The sooner the better, considering the misery. The miners' slums have become cauldrons of drugs and prostitution in recent years. Sewage trickles through the unpaved streets. Houses are often built of nothing sturdier than flattened gasoline drums, and the surrounding terrain looks moonscaped from the slash-and-burn deforestation. Chávez has begun to organize the miners into some 3,000 government-backed cooperatives, which would be given legal access to any gold-mine reserves the government might take away from idle concessionaires, foreign or Venezuelan. But many miners remain skeptical, especially since the cooperative funds are moving as slowly through Caracas as Crystallex's environmental permits. "We're always living with conflict and manipulation," says Humberto José Alonso, 37, an illegal miner for 18 years. "We hear promises from everyone, but we don't see results."

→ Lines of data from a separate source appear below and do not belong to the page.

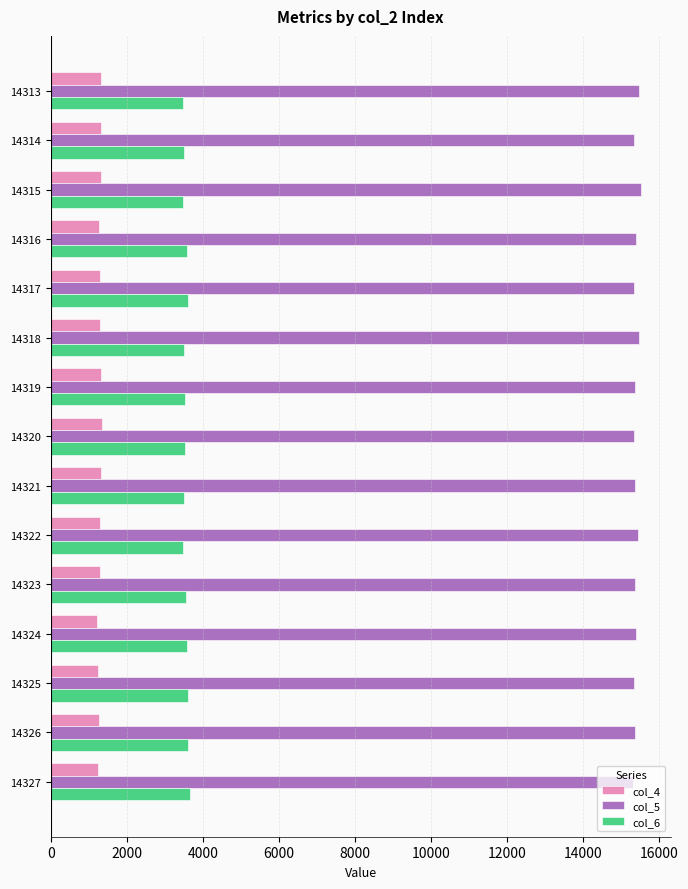

What is the difference between the highest and lowest values at 14316?

14114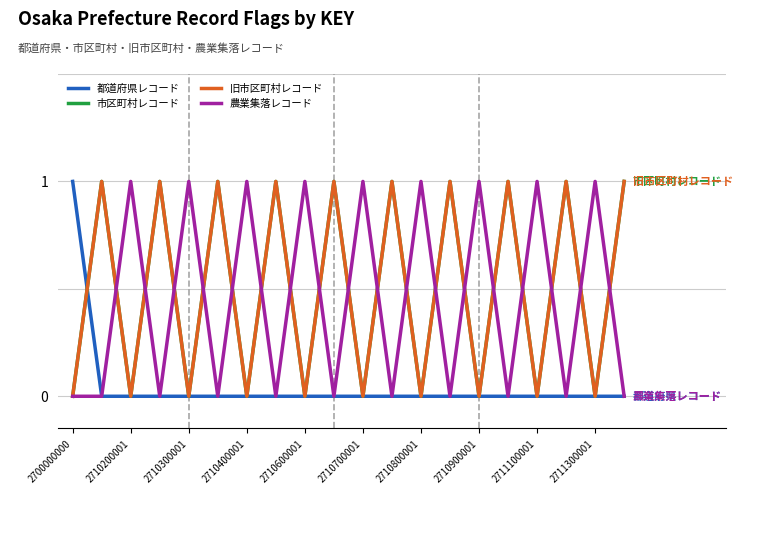

Is this an area chart (filled region under the line)?

No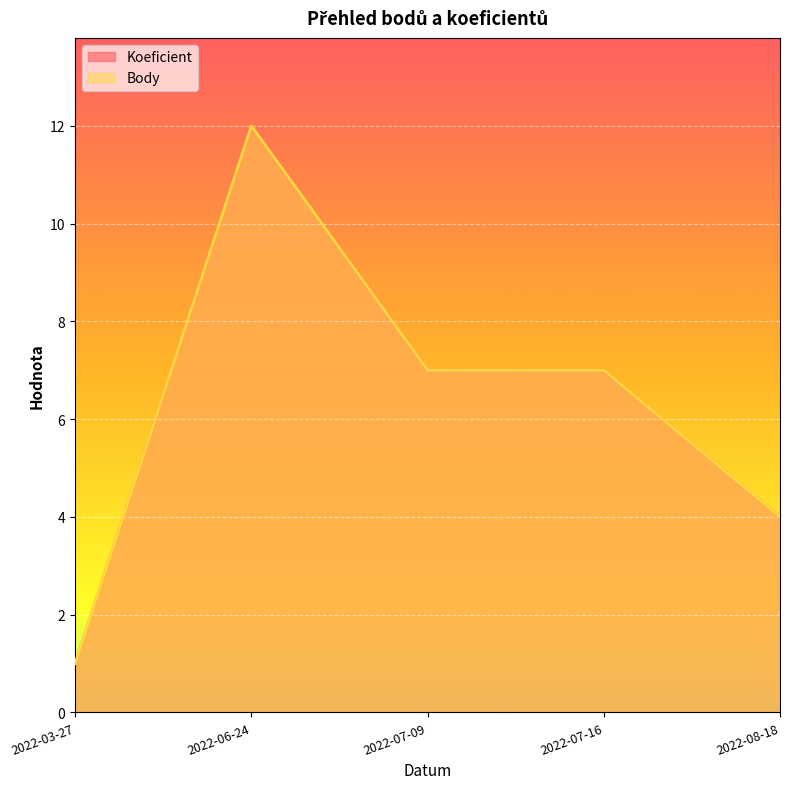

What is the highest value of the Body series?

12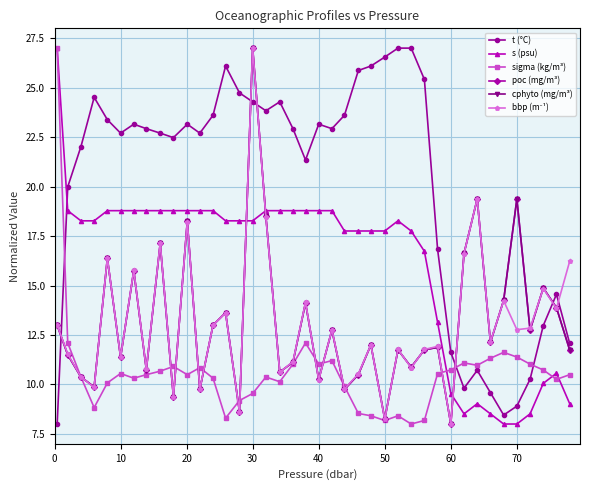

True or false: cphyto (mg/m³) has more than 2 points higher than both neighbors.

True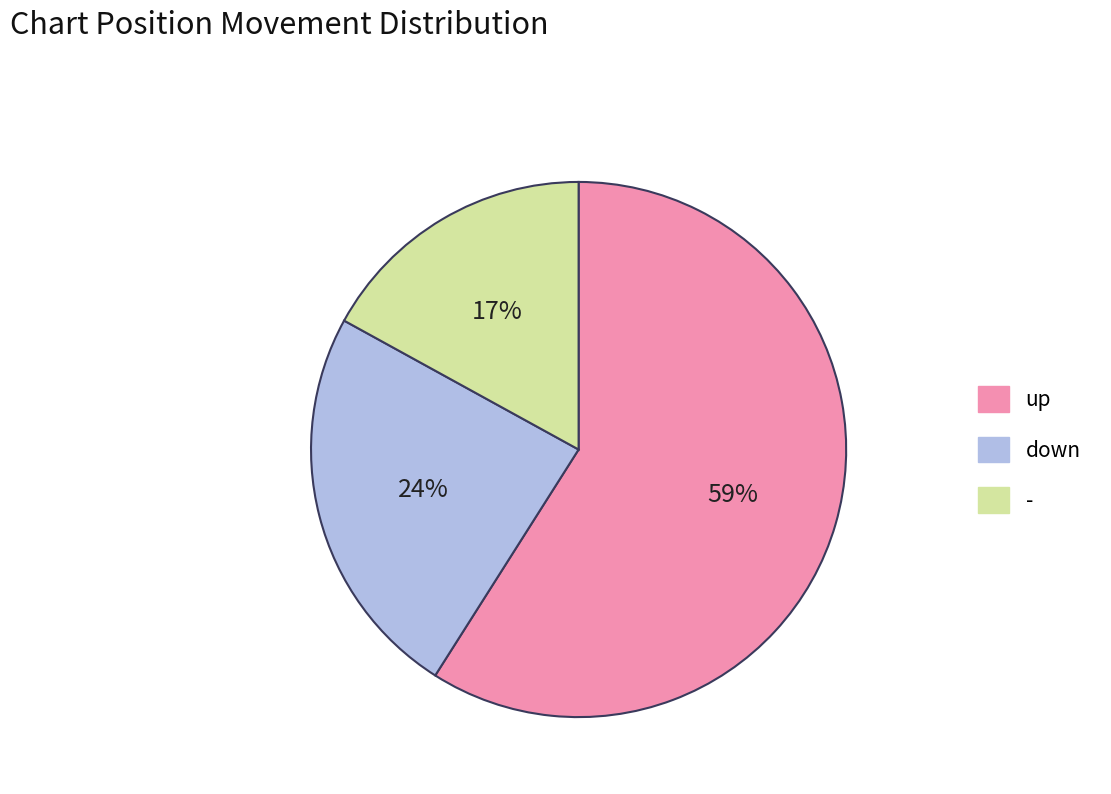

How many segments does this pie chart have?

3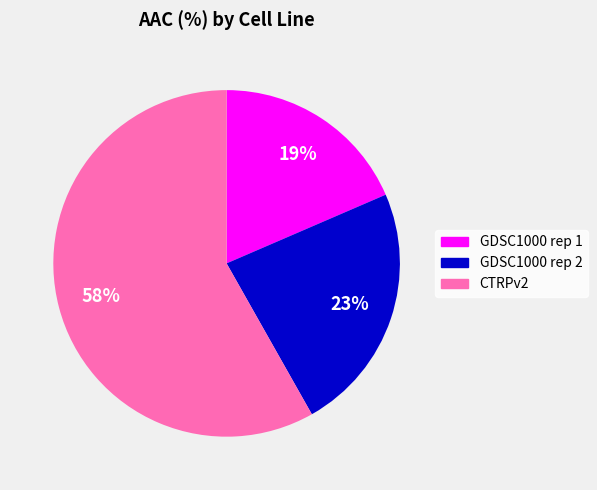

What percentage is the GDSC1000 rep 1 slice, to the nearest percent?

19%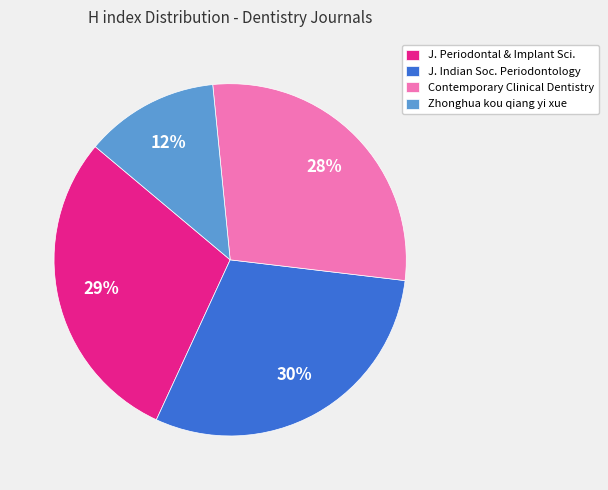

True or false: Zhonghua kou qiang yi xue accounts for 1% of the total.

False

Industry analysts say even Chávez, for all his provocative socialist rhetoric, realizes that the best way to achieve those results is to tap into the capital and technology of the multinationals. Says Luis Rojas, vice president of Venezuela's mining chamber: "He knows foreign investment is the only way Venezuela can boost its production and increase its reserves." While Chávez's September speech may have scared the mother lode out of mining execs, many believe it was meant more to appease the restless miners than to presage the ouster of the foreigners.